Aku ragu untuk menghampiri Kepala Sekolah. Aku keberatan jika sepatuku dihinggapi katak juga. Tetapi Kepala Sekolah sudah memutuskan terlebih dahulu. Ia tutup kembali map itu dan memanggil petugas pembawa teks. Siswa-siswi pun mulai meneriaki Kepala Sekolah. Pekik makian menghujani rumput yang kering kerontang.
“Jadi Pancasila hanya ada empat, Pak?! Seharusnya bacakan Catursila tadi!” teriak seorang siswa.
Tanpa menghiraukan peserta upacara yang mulai ricuh, Kepala Sekolah memberi kode untuk meneruskan upacara ke urutan acara selanjutnya, amanat pembina upacara.
Pemimpin upacara pun memberi perintah untuk istirahat di tempat.

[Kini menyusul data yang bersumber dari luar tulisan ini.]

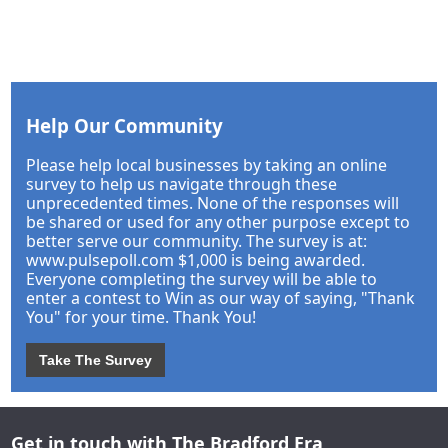
Help Our Community
Please help local businesses by taking an online
survey to help us navigate through these
unprecedented times. None of the responses will
be shared or used for any other purpose except to
better serve our community. The survey is at:
www.pulsepoll.com $1,000 is being awarded.
Everyone completing the survey will be able to
enter a contest to Win as our way of saying, "Thank
You" for your time. Thank You!
Take The Survey
Get in touch with The Bradford Era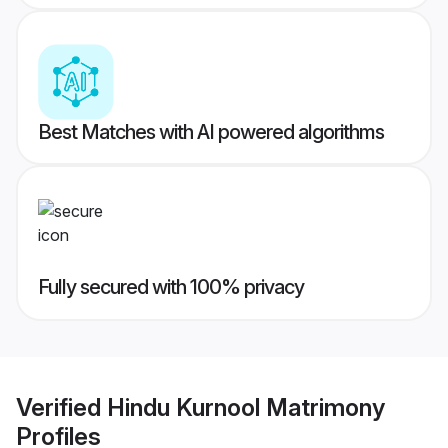
Best Matches with AI powered algorithms
Fully secured with 100% privacy
Verified
Hindu Kurnool Matrimony
Profiles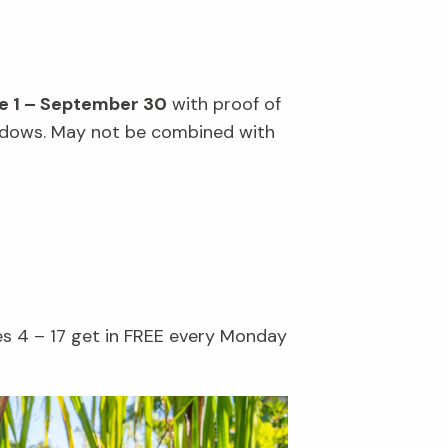
e 1 – September 30
with proof of
windows. May not be combined with
es 4 – 17 get in FREE every Monday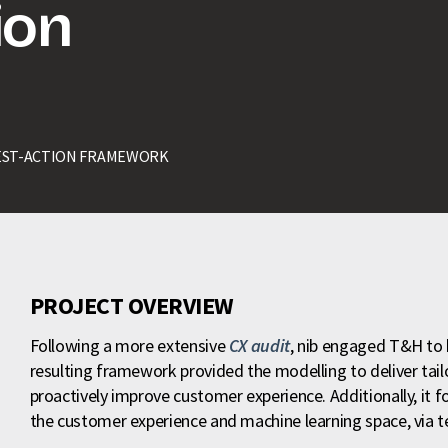
ion
EST-ACTION FRAMEWORK
PROJECT OVERVIEW
Following a more extensive
CX audit
, nib engaged T&H to 
resulting framework provided the modelling to deliver tail
proactively improve customer experience. Additionally, it f
the customer experience and machine learning space, via tes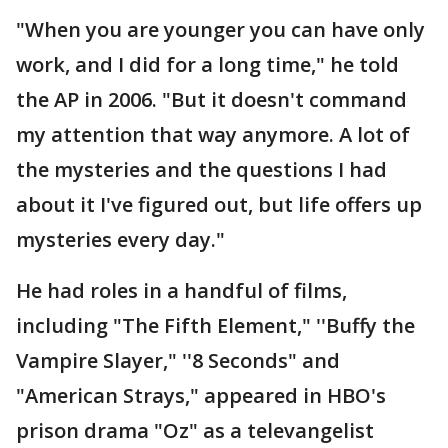
"When you are younger you can have only
work, and I did for a long time," he told
the AP in 2006. "But it doesn't command
my attention that way anymore. A lot of
the mysteries and the questions I had
about it I've figured out, but life offers up
mysteries every day."
He had roles in a handful of films,
including "The Fifth Element," ''Buffy the
Vampire Slayer," ''8 Seconds" and
"American Strays," appeared in HBO's
prison drama "Oz" as a televangelist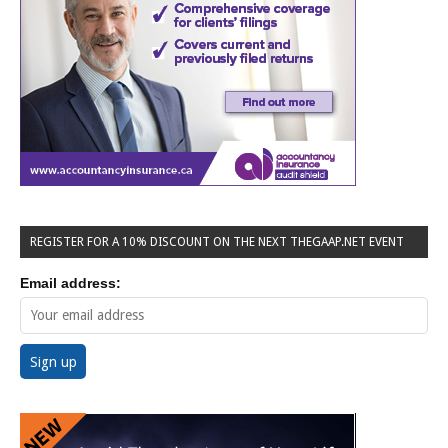
REGISTER FOR A 10% DISCOUNT ON THE NEXT THEGAAP.NET EVENT
Email address: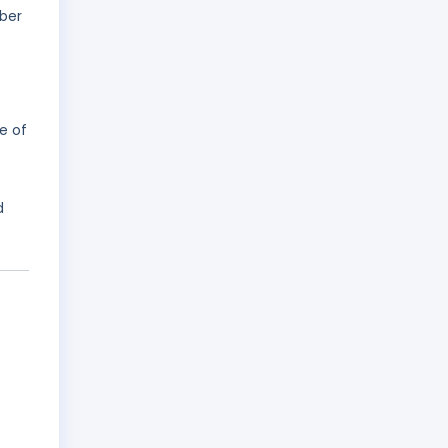
ober
e of
d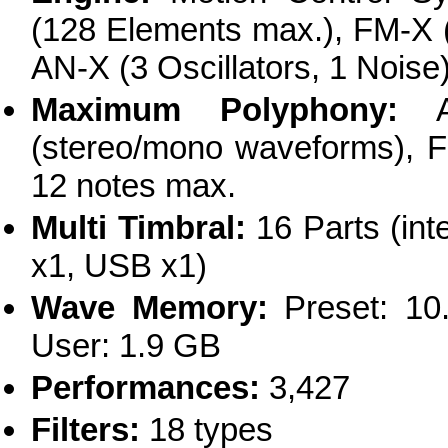
(128 Elements max.), FM-X (
AN-X (3 Oscillators, 1 Noise
Maximum Polyphony:
AW
(stereo/mono waveforms), F
12 notes max.
Multi Timbral:
16 Parts (inte
x1, USB x1)
Wave Memory:
Preset: 10.
User: 1.9 GB
Performances:
3,427
Filters:
18 types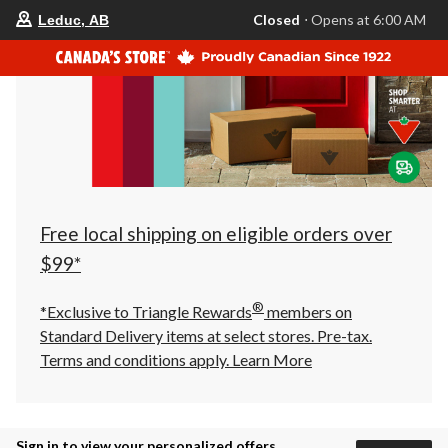
your
Closed
⋅ Opens at 6:00 AM
Leduc, AB
preferred
store
is
Leduc,
AB,
currently
Closed,
Opens
at
at
6:00
AM
click
Free local shipping on eligible orders over
to
change
$99*
store
®
*Exclusive to Triangle Rewards
members on
Standard Delivery items at select stores. Pre-tax.
Terms and conditions apply.
Learn More
Sign in to view your personalized offers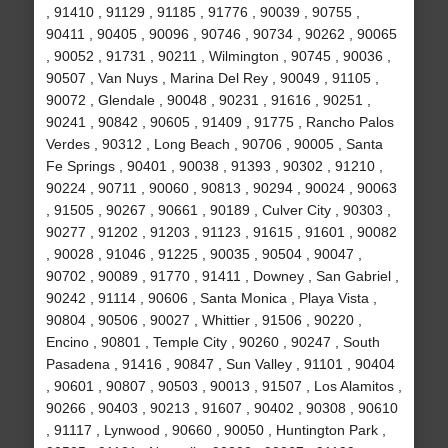
, 91410 , 91129 , 91185 , 91776 , 90039 , 90755 ,
90411 , 90405 , 90096 , 90746 , 90734 , 90262 , 90065
, 90052 , 91731 , 90211 , Wilmington , 90745 , 90036 ,
90507 , Van Nuys , Marina Del Rey , 90049 , 91105 ,
90072 , Glendale , 90048 , 90231 , 91616 , 90251 ,
90241 , 90842 , 90605 , 91409 , 91775 , Rancho Palos
Verdes , 90312 , Long Beach , 90706 , 90005 , Santa
Fe Springs , 90401 , 90038 , 91393 , 90302 , 91210 ,
90224 , 90711 , 90060 , 90813 , 90294 , 90024 , 90063
, 91505 , 90267 , 90661 , 90189 , Culver City , 90303 ,
90277 , 91202 , 91203 , 91123 , 91615 , 91601 , 90082
, 90028 , 91046 , 91225 , 90035 , 90504 , 90047 ,
90702 , 90089 , 91770 , 91411 , Downey , San Gabriel ,
90242 , 91114 , 90606 , Santa Monica , Playa Vista ,
90804 , 90506 , 90027 , Whittier , 91506 , 90220 ,
Encino , 90801 , Temple City , 90260 , 90247 , South
Pasadena , 91416 , 90847 , Sun Valley , 91101 , 90404
, 90601 , 90807 , 90503 , 90013 , 91507 , Los Alamitos ,
90266 , 90403 , 90213 , 91607 , 90402 , 90308 , 90610
, 91117 , Lynwood , 90660 , 90050 , Huntington Park ,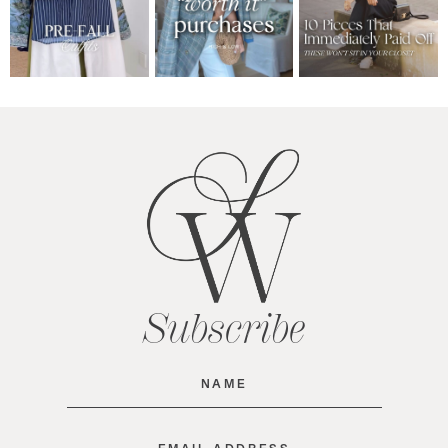
Subscribe
Name
(Required)
Email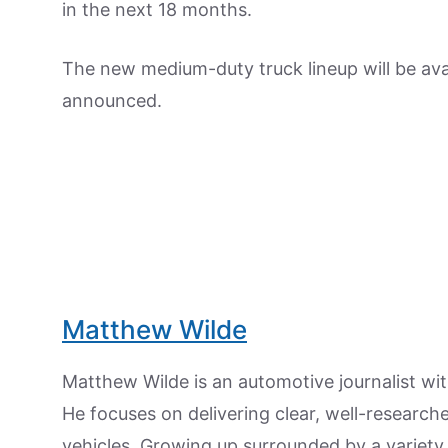
in the next 18 months.
The new medium-duty truck lineup will be avai
announced.
Matthew Wilde
Matthew Wilde is an automotive journalist wit
He focuses on delivering clear, well-researc
vehicles. Growing up surrounded by a variety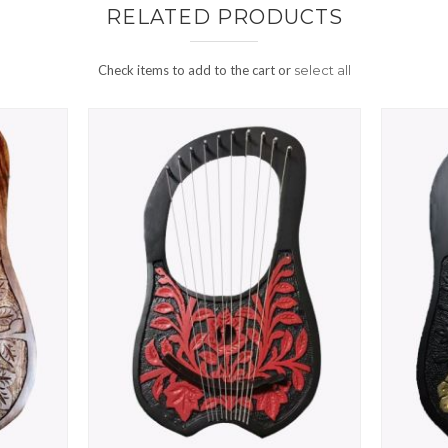
RELATED PRODUCTS
Check items to add to the cart or
select all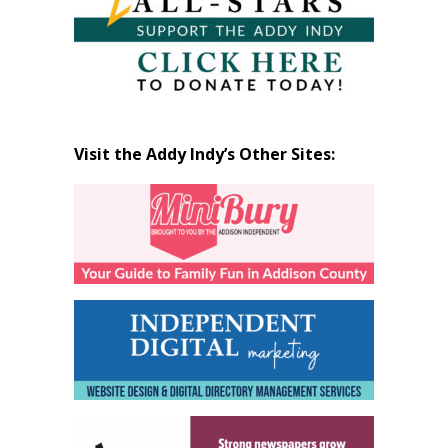
Visit the Addy Indy’s Other Sites: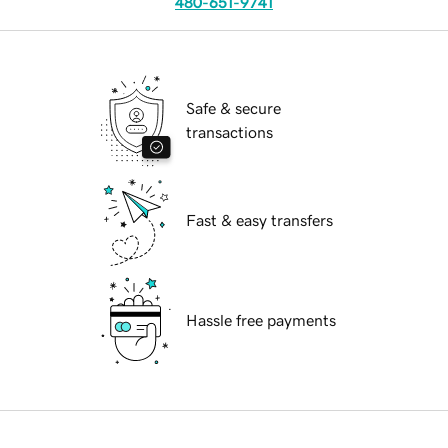
480-651-9741
Safe & secure
transactions
Fast & easy transfers
Hassle free payments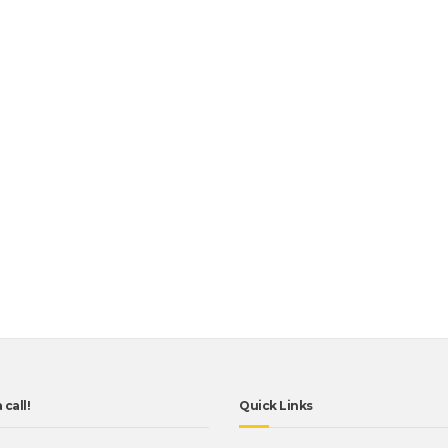
 call!
Quick Links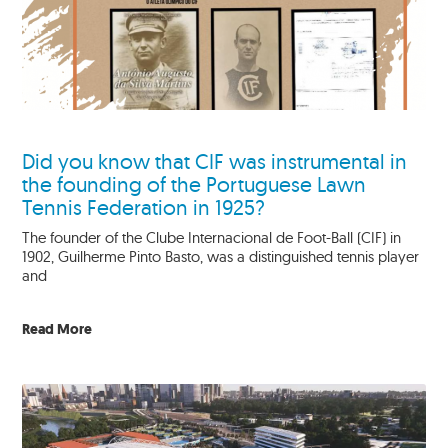
Did you know that CIF was instrumental in
the founding of the Portuguese Lawn
Tennis Federation in 1925?
The founder of the Clube Internacional de Foot-Ball (CIF) in
1902, Guilherme Pinto Basto, was a distinguished tennis player
and
Read More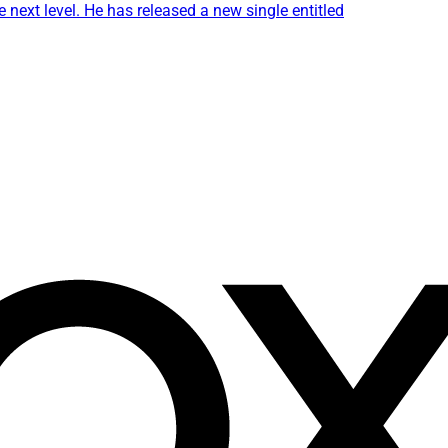
 next level. He has released a new single entitled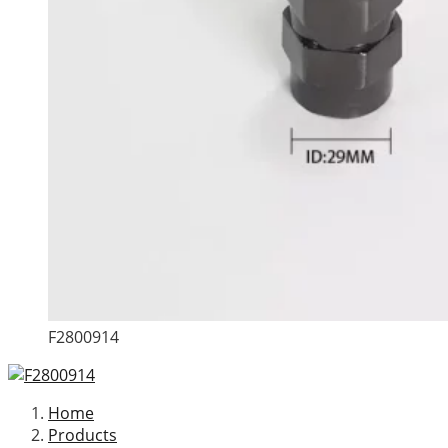
F2800914
Home
Products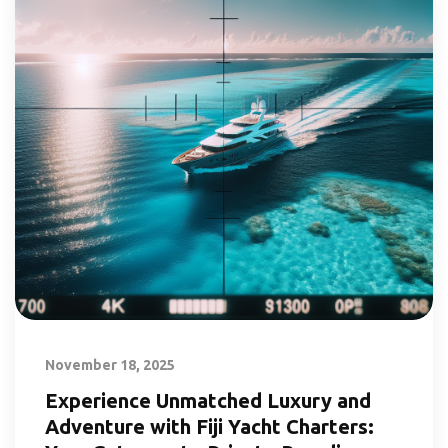
November 18, 2025
Experience Unmatched Luxury and
Adventure with Fiji Yacht Charters: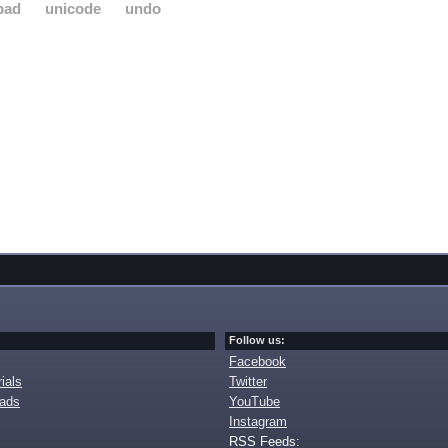
pad
unicode
undo
Follow us:
Facebook
ials
Twitter
oads
YouTube
Instagram
RSS Feeds: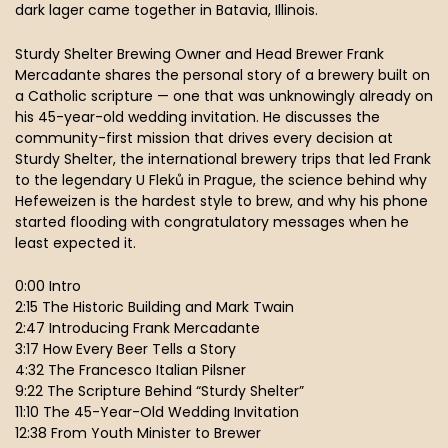
dark lager came together in Batavia, Illinois.
Sturdy Shelter Brewing Owner and Head Brewer Frank
Mercadante shares the personal story of a brewery built on
a Catholic scripture — one that was unknowingly already on
his 45-year-old wedding invitation. He discusses the
community-first mission that drives every decision at
Sturdy Shelter, the international brewery trips that led Frank
to the legendary U Fleků in Prague, the science behind why
Hefeweizen is the hardest style to brew, and why his phone
started flooding with congratulatory messages when he
least expected it.
0:00 Intro
2:15 The Historic Building and Mark Twain
2:47 Introducing Frank Mercadante
3:17 How Every Beer Tells a Story
4:32 The Francesco Italian Pilsner
9:22 The Scripture Behind “Sturdy Shelter”
11:10 The 45-Year-Old Wedding Invitation
12:38 From Youth Minister to Brewer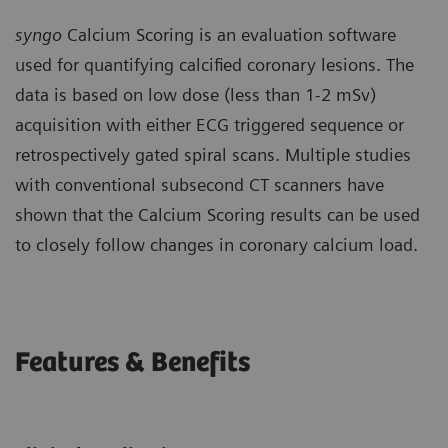
syngo
Calcium Scoring is an evaluation software
used for quantifying calcified coronary lesions. The
data is based on low dose (less than 1-2 mSv)
acquisition with either ECG triggered sequence or
retrospectively gated spiral scans. Multiple studies
with conventional subsecond CT scanners have
shown that the Calcium Scoring results can be used
to closely follow changes in coronary calcium load.
Features & Benefits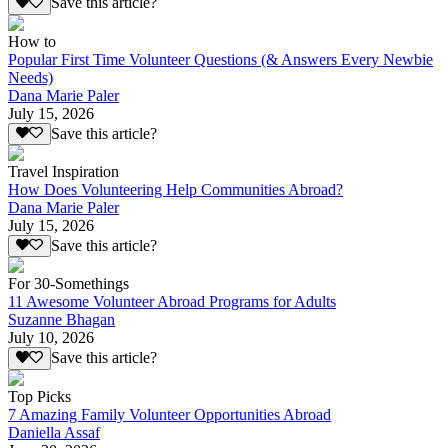
Save this article?
How to
Popular First Time Volunteer Questions (& Answers Every Newbie
Needs)
Dana Marie Paler
July 15, 2026
Save this article?
Travel Inspiration
How Does Volunteering Help Communities Abroad?
Dana Marie Paler
July 15, 2026
Save this article?
For 30-Somethings
11 Awesome Volunteer Abroad Programs for Adults
Suzanne Bhagan
July 10, 2026
Save this article?
Top Picks
7 Amazing Family Volunteer Opportunities Abroad
Daniella Assaf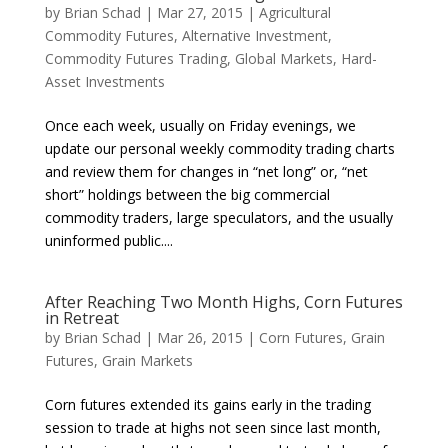
by
Brian Schad
|
Mar 27, 2015
|
Agricultural
Commodity Futures
,
Alternative Investment
,
Commodity Futures Trading
,
Global Markets
,
Hard-
Asset Investments
Once each week, usually on Friday evenings, we
update our personal weekly commodity trading charts
and review them for changes in “net long” or, “net
short” holdings between the big commercial
commodity traders, large speculators, and the usually
uninformed public....
After Reaching Two Month Highs, Corn Futures
in Retreat
by
Brian Schad
|
Mar 26, 2015
|
Corn Futures
,
Grain
Futures
,
Grain Markets
Corn futures extended its gains early in the trading
session to trade at highs not seen since last month,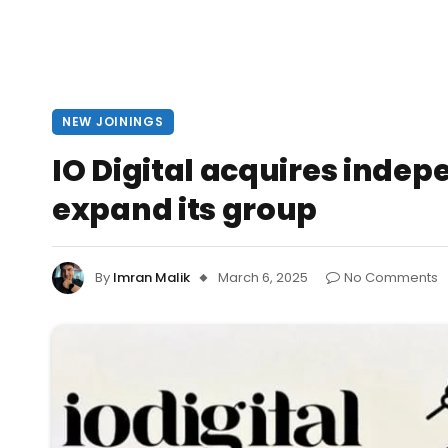
NEW JOININGS
IO Digital acquires inde
expand its group
By
Imran Malik
March 6, 2025
No Comments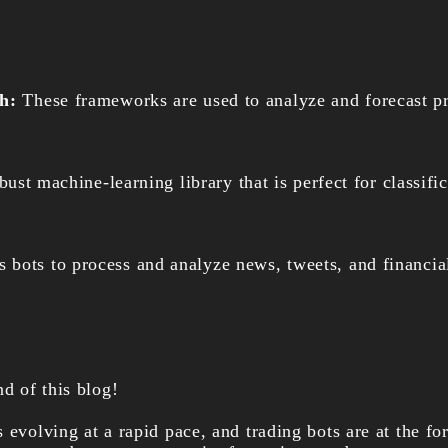
ch:
These frameworks are used to analyze and forecast 
obust machine-learning library that is perfect for classifi
bots to process and analyze news, tweets, and financial
nd of this blog!
 evolving at a rapid pace, and trading bots are at the for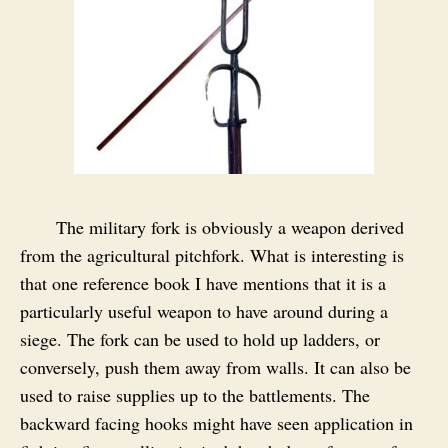
The military fork is obviously a weapon derived
from the agricultural pitchfork. What is interesting is
that one reference book I have mentions that it is a
particularly useful weapon to have around during a
siege. The fork can be used to hold up ladders, or
conversely, push them away from walls. It can also be
used to raise supplies up to the battlements. The
backward facing hooks might have seen application in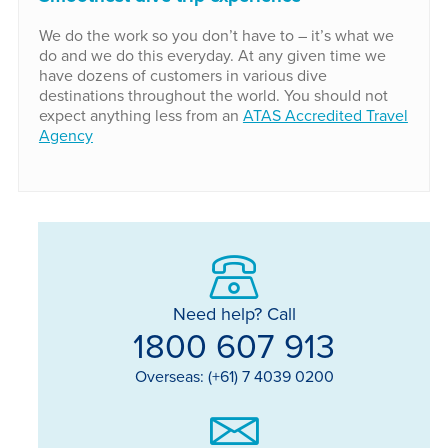
We do the work so you don’t have to – it’s what we
do and we do this everyday. At any given time we
have dozens of customers in various dive
destinations throughout the world. You should not
expect anything less from an
ATAS Accredited Travel
Agency
Need help? Call
1800 607 913
Overseas: (+61) 7 4039 0200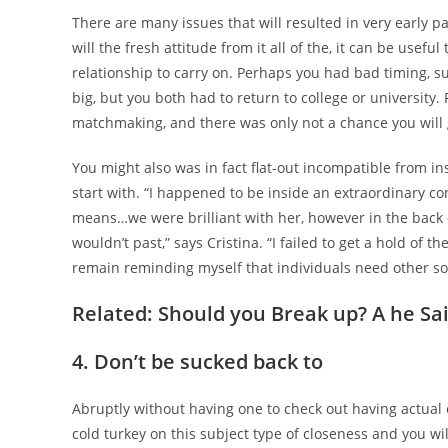
There are many issues that will resulted in very early p
will the fresh attitude from it all of the, it can be usefu
relationship to carry on. Perhaps you had bad timing, 
big, but you both had to return to college or university.
matchmaking, and there was only not a chance you will 
You might also was in fact flat-out incompatible from in
start with. “I happened to be inside an extraordinary 
means…we were brilliant with her, however in the back o
wouldn’t past,” says Cristina. “I failed to get a hold o
remain reminding myself that individuals need other some
Related: Should you Break up? A he Sai
4. Don’t be sucked back to
Abruptly without having one to check out having actual
cold turkey on this subject type of closeness and you wil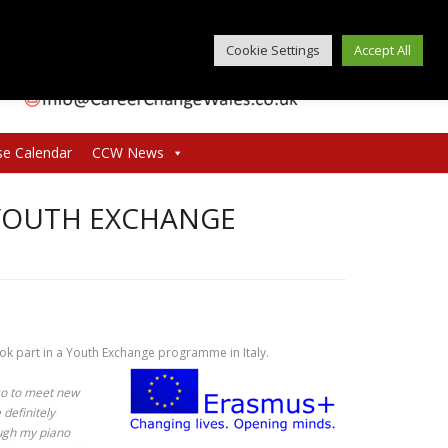
Cookie Settings
Accept All
se Calendar
CCW News
 YOUTH EXCHANGE
ook part in a Youth Exchange programme in Italy.
lso to meet new
definitely
ugh my piano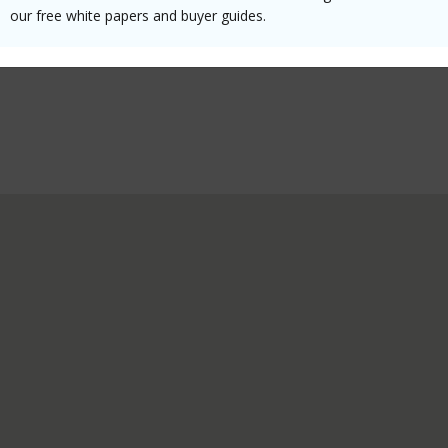
our free white papers and buyer guides.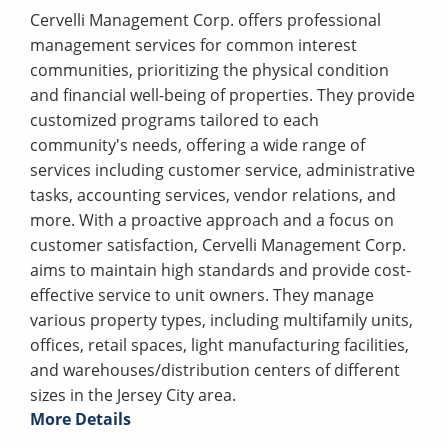
Cervelli Management Corp. offers professional
management services for common interest
communities, prioritizing the physical condition
and financial well-being of properties. They provide
customized programs tailored to each
community's needs, offering a wide range of
services including customer service, administrative
tasks, accounting services, vendor relations, and
more. With a proactive approach and a focus on
customer satisfaction, Cervelli Management Corp.
aims to maintain high standards and provide cost-
effective service to unit owners. They manage
various property types, including multifamily units,
offices, retail spaces, light manufacturing facilities,
and warehouses/distribution centers of different
sizes in the Jersey City area.
More Details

Kepala Sekolah mulai membuka mulutnya untuk berbicara. Siswa-siswi mulai terkendali. Kami siap mendengar kalimat yang hendak keluar dari ujung bibir Kepala Sekolah yang kini berkilau.
“Amanat upacara pagi hari tidak usah panjang lebar. Saya minta kepada seluruh peserta upacara untuk membantu saya mencari sila kelima yang telah raib baru saja. Terima kasih.”
Peserta upacara semakin kacau. Cemoohan membantu matahari memanaskan semua peserta upacara. Kepala Sekolah meminta upacara bendera segera dibubarkan. Seluruh peserta upacara membubarkan barisan dengan diliputi kegelisahan. Pagi ini, sekolah telah digemparkan oleh raibnya sila kelima. Siswa-siswi menyebar ke seluruh penjuru sekolah. Kini aku akan dimintai pertanggungjawaban.
“Sini kau,” panggil Kepala Sekolah. Aku pun menghampirinya.
“Maaf, Pak,” ucapku.
“Kita selesaikan ini di ruanganku,” kata Kepala Sekolah lagi.